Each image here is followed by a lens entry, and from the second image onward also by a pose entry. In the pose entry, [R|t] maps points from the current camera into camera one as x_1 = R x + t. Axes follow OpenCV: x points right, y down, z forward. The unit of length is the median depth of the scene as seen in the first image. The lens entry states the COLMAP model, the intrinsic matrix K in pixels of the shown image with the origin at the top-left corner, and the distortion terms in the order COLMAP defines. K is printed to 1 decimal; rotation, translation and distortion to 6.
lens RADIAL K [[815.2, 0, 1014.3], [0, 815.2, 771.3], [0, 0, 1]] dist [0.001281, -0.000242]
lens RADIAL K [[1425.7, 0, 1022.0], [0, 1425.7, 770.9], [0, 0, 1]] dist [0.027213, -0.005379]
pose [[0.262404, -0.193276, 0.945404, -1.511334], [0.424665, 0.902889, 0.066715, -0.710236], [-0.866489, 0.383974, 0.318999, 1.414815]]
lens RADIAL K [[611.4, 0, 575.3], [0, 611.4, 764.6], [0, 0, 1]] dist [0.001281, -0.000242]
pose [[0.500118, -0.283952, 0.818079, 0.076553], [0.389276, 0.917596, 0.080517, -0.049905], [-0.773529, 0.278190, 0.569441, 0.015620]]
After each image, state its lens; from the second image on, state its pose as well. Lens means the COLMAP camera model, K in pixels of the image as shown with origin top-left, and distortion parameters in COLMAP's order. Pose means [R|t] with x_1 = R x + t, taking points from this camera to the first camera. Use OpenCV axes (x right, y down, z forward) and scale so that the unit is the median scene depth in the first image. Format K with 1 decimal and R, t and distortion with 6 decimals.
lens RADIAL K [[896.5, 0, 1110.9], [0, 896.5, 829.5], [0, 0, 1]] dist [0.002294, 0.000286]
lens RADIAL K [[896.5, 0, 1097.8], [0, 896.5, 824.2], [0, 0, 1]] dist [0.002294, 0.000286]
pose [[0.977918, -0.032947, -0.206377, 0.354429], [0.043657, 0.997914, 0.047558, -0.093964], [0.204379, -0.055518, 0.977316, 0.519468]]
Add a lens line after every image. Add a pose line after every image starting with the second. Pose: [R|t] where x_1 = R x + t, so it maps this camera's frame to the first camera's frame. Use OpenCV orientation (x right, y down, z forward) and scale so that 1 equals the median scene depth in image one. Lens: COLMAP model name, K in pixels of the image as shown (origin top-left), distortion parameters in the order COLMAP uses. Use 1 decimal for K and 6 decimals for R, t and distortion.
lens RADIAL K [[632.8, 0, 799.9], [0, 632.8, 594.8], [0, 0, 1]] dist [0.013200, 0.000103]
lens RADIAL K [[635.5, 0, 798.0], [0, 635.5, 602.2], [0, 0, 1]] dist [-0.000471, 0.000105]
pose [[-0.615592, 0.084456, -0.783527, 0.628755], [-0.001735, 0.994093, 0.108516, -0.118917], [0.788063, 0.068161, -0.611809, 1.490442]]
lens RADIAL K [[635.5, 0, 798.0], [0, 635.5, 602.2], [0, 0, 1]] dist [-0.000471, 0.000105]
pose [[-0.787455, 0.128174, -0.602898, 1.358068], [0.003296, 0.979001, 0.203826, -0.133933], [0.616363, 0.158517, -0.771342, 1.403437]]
• • •
* _Assignment_:
Reproduce the entries exactly as they appear.

* _Response_:
Each image here is followed by a lens entry, and from the second image onward also by a pose entry. In the pose entry, [R|t] maps points from the current camera into camera one as x_1 = R x + t. Axes follow OpenCV: x points right, y down, z forward. The unit of length is the median depth of the scene as seen in the first image. The lens entry states the COLMAP model, the intrinsic matrix K in pixels of the shown image with the origin at the top-left corner, and the distortion terms in the order COLMAP defines. K is printed to 1 decimal; rotation, translation and distortion to 6.
lens RADIAL K [[815.2, 0, 1014.3], [0, 815.2, 771.3], [0, 0, 1]] dist [0.001281, -0.000242]
lens RADIAL K [[1425.7, 0, 1022.0], [0, 1425.7, 770.9], [0, 0, 1]] dist [0.027213, -0.005379]
pose [[0.262404, -0.193276, 0.945404, -1.511334], [0.424665, 0.902889, 0.066715, -0.710236], [-0.866489, 0.383974, 0.318999, 1.414815]]
lens RADIAL K [[611.4, 0, 575.3], [0, 611.4, 764.6], [0, 0, 1]] dist [0.001281, -0.000242]
pose [[0.500118, -0.283952, 0.818079, 0.076553], [0.389276, 0.917596, 0.080517, -0.049905], [-0.773529, 0.278190, 0.569441, 0.015620]]
After each image, state its lens; from the second image on, state its pose as well. Lens means the COLMAP camera model, K in pixels of the image as shown with origin top-left, and distortion parameters in COLMAP's order. Pose means [R|t] with x_1 = R x + t, taking points from this camera to the first camera. Use OpenCV axes (x right, y down, z forward) and scale so that the unit is the median scene depth in the first image. Format K with 1 decimal and R, t and distortion with 6 decimals.
lens RADIAL K [[896.5, 0, 1110.9], [0, 896.5, 829.5], [0, 0, 1]] dist [0.002294, 0.000286]
lens RADIAL K [[896.5, 0, 1097.8], [0, 896.5, 824.2], [0, 0, 1]] dist [0.002294, 0.000286]
pose [[0.977918, -0.032947, -0.206377, 0.354429], [0.043657, 0.997914, 0.047558, -0.093964], [0.204379, -0.055518, 0.977316, 0.519468]]
Add a lens line after every image. Add a pose line after every image starting with the second. Pose: [R|t] where x_1 = R x + t, so it maps this camera's frame to the first camera's frame. Use OpenCV orientation (x right, y down, z forward) and scale so that 1 equals the median scene depth in image one. Lens: COLMAP model name, K in pixels of the image as shown (origin top-left), distortion parameters in the order COLMAP uses. Use 1 decimal for K and 6 decimals for R, t and distortion.
lens RADIAL K [[632.8, 0, 799.9], [0, 632.8, 594.8], [0, 0, 1]] dist [0.013200, 0.000103]
lens RADIAL K [[635.5, 0, 798.0], [0, 635.5, 602.2], [0, 0, 1]] dist [-0.000471, 0.000105]
pose [[-0.615592, 0.084456, -0.783527, 0.628755], [-0.001735, 0.994093, 0.108516, -0.118917], [0.788063, 0.068161, -0.611809, 1.490442]]
lens RADIAL K [[635.5, 0, 798.0], [0, 635.5, 602.2], [0, 0, 1]] dist [-0.000471, 0.000105]
pose [[-0.787455, 0.128174, -0.602898, 1.358068], [0.003296, 0.979001, 0.203826, -0.133933], [0.616363, 0.158517, -0.771342, 1.403437]]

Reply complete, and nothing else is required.